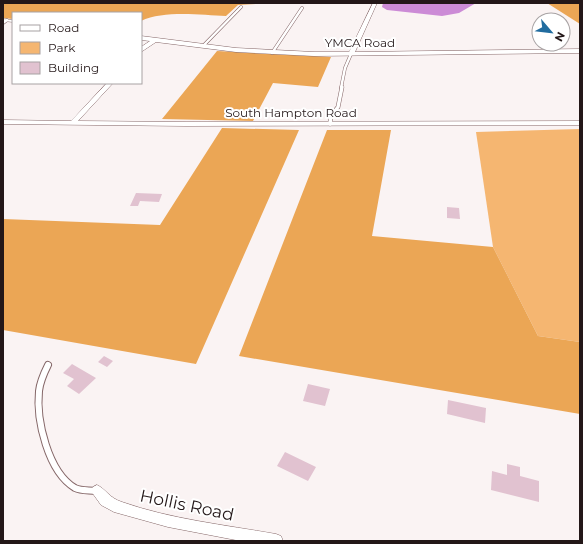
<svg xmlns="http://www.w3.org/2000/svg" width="583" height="544" viewBox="0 0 583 544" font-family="Montserrat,sans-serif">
	<rect width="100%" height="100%" fill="#faf3f3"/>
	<!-- green -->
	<path fill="#f5b671" d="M580,129V342L538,336L493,247L476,132Z"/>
	<!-- forest -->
	<path fill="#eba655" d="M3,3H270L238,5L226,16C201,15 164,10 141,21V13H13V19L3,18Z
		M547,3H580V24Z
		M217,51L331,57L318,87L273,83L253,121L162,119Z
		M222,128L299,130L196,364L3,330V219L160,225Z
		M327,130H391L372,236L493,247L538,336L580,342V414L239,356Z"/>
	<!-- water -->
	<path fill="#cc8bd6" d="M383,3H476L459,13L442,16L387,10L382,7Z"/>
	<!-- building -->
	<path fill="#e1c2d0" d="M136,193L162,194L159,202L140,201L138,206H130Z
		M447,207L459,208L460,219L447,218Z
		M104,356L113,361L107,367L98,362Z
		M72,364L96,378L79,394L67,386L74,379L63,373Z
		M308,384L330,389L325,406L303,401Z
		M448,400L486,408L485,423L447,414Z
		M285,452L316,467L308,481L277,466Z
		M507,464L520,467V476L539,481V502L491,490L492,471L507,475Z"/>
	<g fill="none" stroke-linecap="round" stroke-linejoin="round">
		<!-- service-far2 casing -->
		<g stroke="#856768" stroke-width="3.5">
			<path id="service-far2" d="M3,23L7,20
				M203,46L241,7
				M272,53L302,8
				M341,88L345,68L351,54"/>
		</g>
		<!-- service-far1 casing -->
		<g stroke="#856768" stroke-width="4.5">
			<path id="service-far1" d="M330,124L331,116L338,107L342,87"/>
		</g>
		<!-- service casing -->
		<g stroke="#856768" stroke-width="8">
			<path id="service" d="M48,365C44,373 40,382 39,391C36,420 48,472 75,488C81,491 89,490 96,491"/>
		</g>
		<!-- minor casing -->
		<g stroke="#856768" stroke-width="1">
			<path id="minor" d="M373,3H377L355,52L580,49V53L314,56L236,52L156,42L141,52V47L150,41L141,40V36L236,48L314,52H349Z
				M3,19L13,20V22L3,21Z
				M107,83H113L78,121L186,122L580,121V125L186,126L3,124V120L71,121Z
				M97,485C106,489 109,498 122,502C170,519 225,525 276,534L281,536L283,541H241L168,527L114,512L101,505L91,491L93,487Z"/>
		</g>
		<!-- service-far2 -->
		<use href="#service-far2" stroke="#fff" stroke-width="2.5"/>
		<!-- service-far1 -->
		<use href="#service-far1" stroke="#fff" stroke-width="3.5"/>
		<!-- service -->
		<use href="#service" stroke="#fff" stroke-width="6"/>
		<!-- minor -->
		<use href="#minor" fill="#fff" fill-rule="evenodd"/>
	</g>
	<g text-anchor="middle" stroke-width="4" stroke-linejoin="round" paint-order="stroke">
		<!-- far-street labels -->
		<g font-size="12" fill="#231718" stroke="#fff">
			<text x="360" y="47">YMCA Road</text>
			<text x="291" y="117">South Hampton Road</text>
		</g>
		<!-- near-street labels -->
		<g font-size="17" fill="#231718" stroke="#fff">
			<text transform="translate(187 505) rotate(12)" y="6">Hollis Road</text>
		</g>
	</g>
	<!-- border -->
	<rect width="583" height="544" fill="none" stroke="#231718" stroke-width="8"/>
	<!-- legend -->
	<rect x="12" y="12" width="130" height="72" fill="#ffffff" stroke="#a7a2a3"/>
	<rect x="20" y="25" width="20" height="6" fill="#ffffff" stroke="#a7a2a3"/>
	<text x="48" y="32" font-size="12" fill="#231718">Road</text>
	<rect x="20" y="42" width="20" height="12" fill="#f5b671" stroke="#a7a2a3"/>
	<text x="48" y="52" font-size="12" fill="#231718">Park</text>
	<rect x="20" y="62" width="20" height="12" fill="#e1c2d0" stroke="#a7a2a3"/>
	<text x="48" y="72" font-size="12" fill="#231718">Building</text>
	<!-- north arrow -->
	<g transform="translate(551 32) rotate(118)"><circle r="19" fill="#ffffff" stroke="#a7a2a3"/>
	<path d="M0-3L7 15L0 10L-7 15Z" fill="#216c9f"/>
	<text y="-6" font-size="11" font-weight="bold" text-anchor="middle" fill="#231718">N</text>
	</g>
</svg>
───
* WHAT TO PRODUCE
Filter the listing down to the lines holding the word "ffffff", and return those.

* SOLUTION FOR THIS TASK
	<rect x="12" y="12" width="130" height="72" fill="#ffffff" stroke="#a7a2a3"/>
	<rect x="20" y="25" width="20" height="6" fill="#ffffff" stroke="#a7a2a3"/>
	<g transform="translate(551 32) rotate(118)"><circle r="19" fill="#ffffff" stroke="#a7a2a3"/>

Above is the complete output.